Возможно, что даже и среди землевладельцев они встретят поддержку. Вспомним,
как враждебно относились землевладельцы в парламенте к интересам фабрикантов
во время агитации из-за десятичасового рабочего дня, и мы убедимся, что
деревенские сквайры очень и очень способны поддерживать рабочих в издании
постановлений, неблагоприятных для нанимателей. Правда, чувство раздражения,
руководившее ими, тогда до известной степени угасло. Притом же, надо
надеяться, что они с тех пор поумнели. Но все же, памятуя прошлое, надо и
это принимать в расчет.
Итак, вот одна из опасностей, которая может повлечь за собой
распространение избирательного права. Опасаться прямых нарушений прав
собственности нелепо, но это вполне основательные опасения, что права эти
могут быть нарушены косвенным путем, что закон может сдавить в железных
тисках и рабочего, и капиталиста, запрещая одному распоряжаться по произволу
своими деньгами, а другому продавать свой труд по вольной цене. Мы не
подготовлены настолько, чтобы сказать, какой именно степенью расширения
представительства могут быть обусловлены подобные результаты. Мы не беремся
и высчитывать, насколько возрастет влияние рабочих, если льгота будет
распространена на лиц, имеющих ценз в 5-6 фунтов, как не беремся и решать,
хватит ли противных сил на то, чтобы парализовать это влияние. Мы просто
хотели указать на одну из опасностей, о которых не следует забывать, -
возможность в области промышленности издания постановлений пристрастных и
несправедливых.

> [Что сделать]:
1) Ответьте на вопросы по тексту о расширении избирательного права:
(а) Во время какой агитации землевладельцы в парламенте враждебно относились к интересам фабрикантов?
(б) Какие опасения автор называет нелепыми?
(в) Какой ценз упоминается в тексте?
2) Выведите без изменений отрывок текста о расширении избирательного права, начиная со слов «Возможно, что даже» и заканчивая словами «принимать в расчет.».
3) Подхватите рассуждение о расширении избирательного права и продолжите его после последнего предложения.

> [Выдержки из записей]:
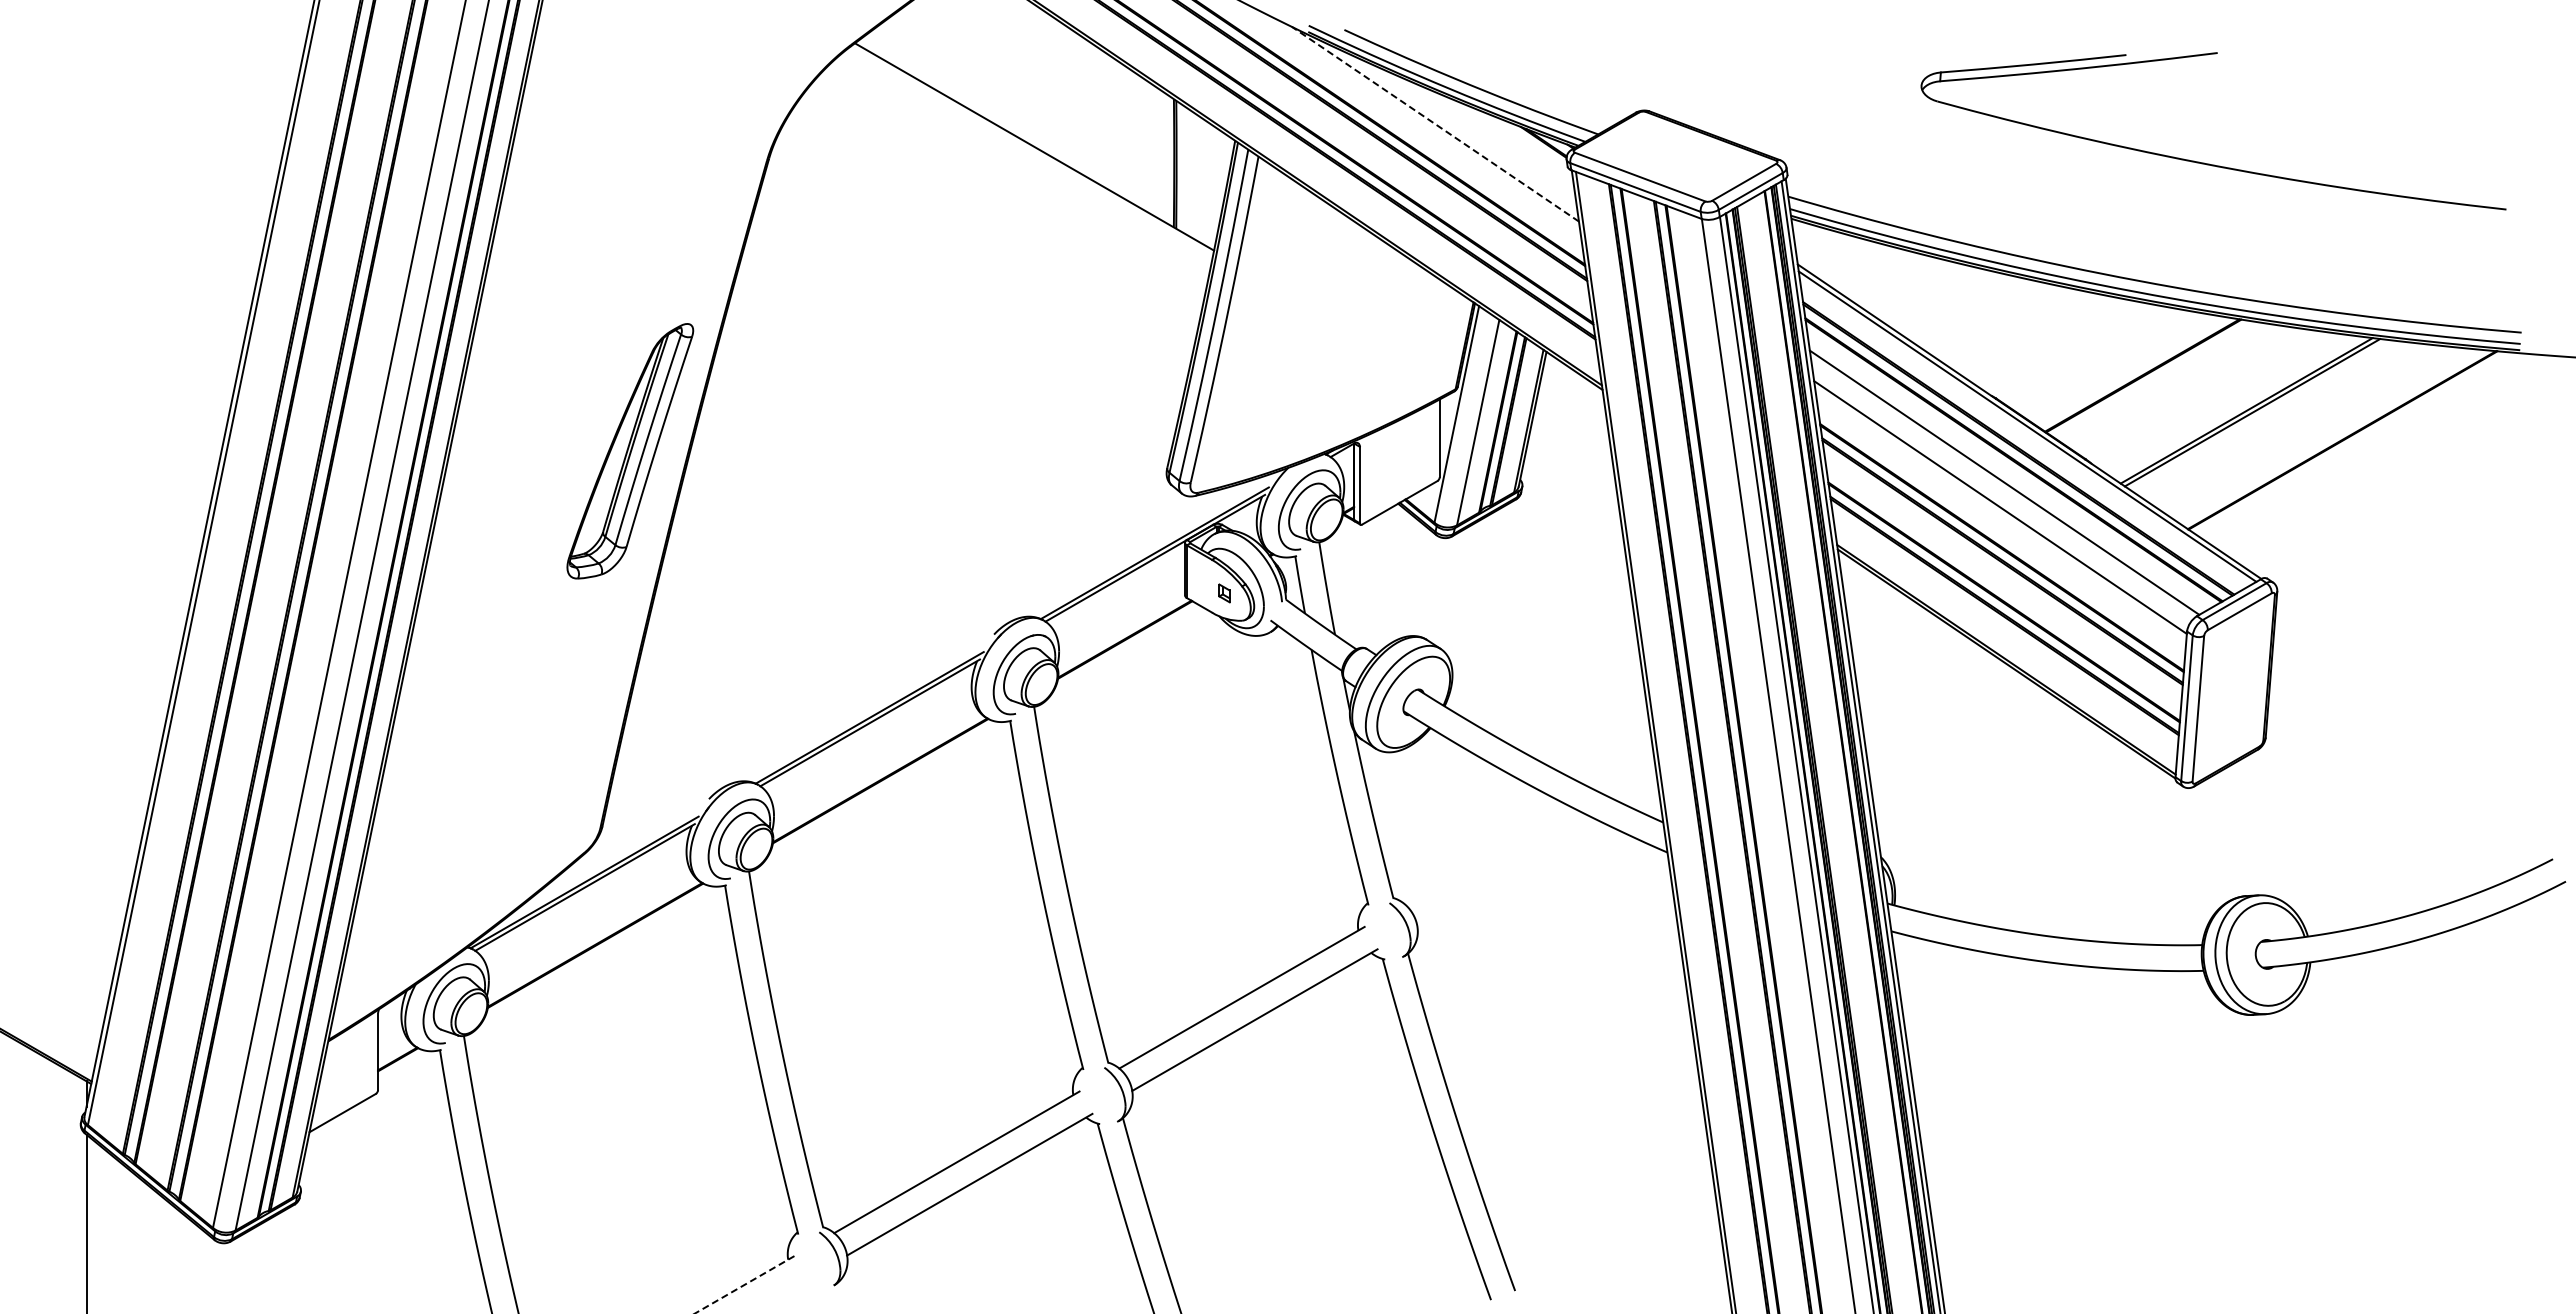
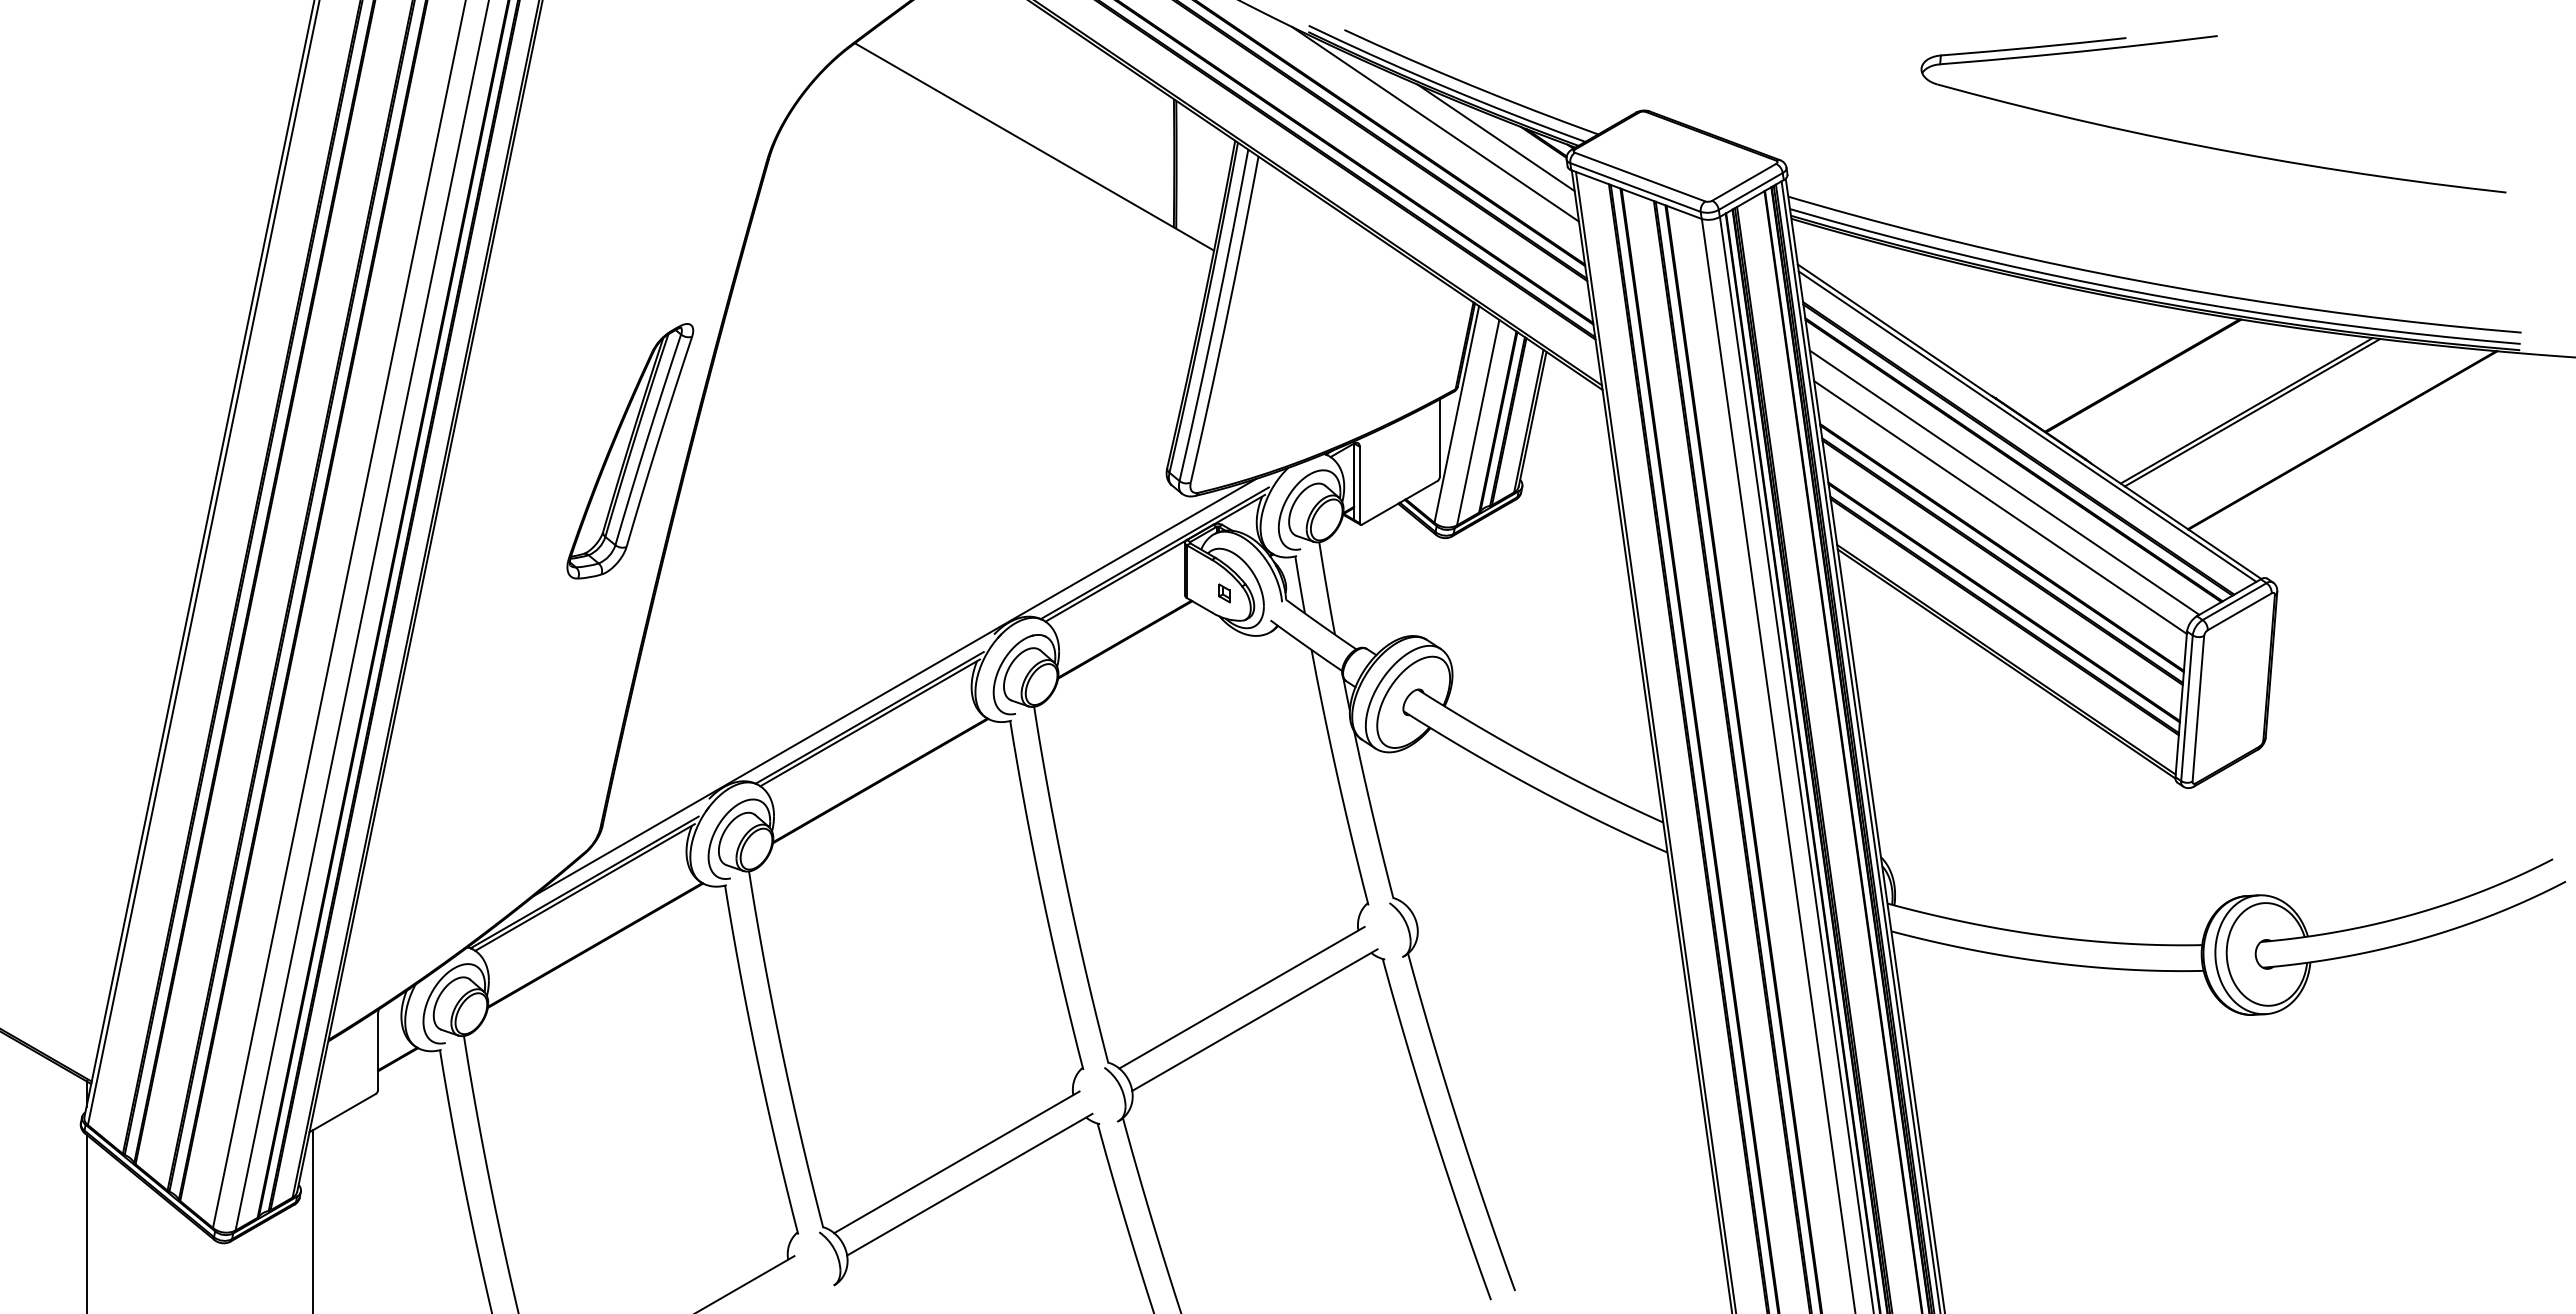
line at (1435, 123): dashed -> solid
line at (1495, 137): none -> present
part at (2209, 163) position: (2209, 163) -> (2209, 146)
line at (894, 686): none -> present
line at (312, 1220): none -> present
line at (744, 1285): dashed -> solid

> [Ответы]:
1)
(а) Во время агитации из-за десятичасового рабочего дня.
(б) Опасения прямых нарушений прав собственности.
(в) Ценз в 5–6 фунтов.

2)
Возможно, что даже и среди землевладельцев они встретят поддержку. Вспомним,
как враждебно относились землевладельцы в парламенте к интересам фабрикантов
во время агитации из-за десятичасового рабочего дня, и мы убедимся, что
деревенские сквайры очень и очень способны поддерживать рабочих в издании
постановлений, неблагоприятных для нанимателей. Правда, чувство раздражения,
руководившее ими, тогда до известной степени угасло. Притом же, надо
надеяться, что они с тех пор поумнели. Но все же, памятуя прошлое, надо и
это принимать в расчет.

3)
Обратимся теперь к другой опасности, отличной от предыдущей, но
родственной ей. Распространение законодательства на не подлежащую ему
область, перепроизводство законодательства (overlegislatiori), стесняющее
обмен труда и капитала, есть зло; другое зло - когда законодательство через
посредство государства, старается обеспечить обществу выгоды, которые труд и
капитал должны бы доставлять ему сами по себе. А между тем лица, стоящие за
такое превышение законодательной власти в одном случае, обыкновенно стоят за
него и в другом; это естественно, хотя и печально. Люди, ведущие трудовую
жизнь, мало скрашенную наслаждением, охотно внимают учению, требующему,
чтобы государство снабжало их различными положительными преимуществами и
удовольствиями. Нельзя ожидать, чтобы достаточно натерпевшийся бедняк
относился особенно критически к тем, кто сулит ему даровые удовольствия. Как
утопающий хватается за соломинку, так тот, чья жизнь - тяжелое бремя,
хватается за что угодно, если ему светит оттуда хоть призрачный луч надежды
на получение маленькой доли счастья. Поэтому мы не должны порицать рабочие
классы за то, что они охотно слушают социалистов и веруют в "верховное
могущество политического механизма" (political machinery).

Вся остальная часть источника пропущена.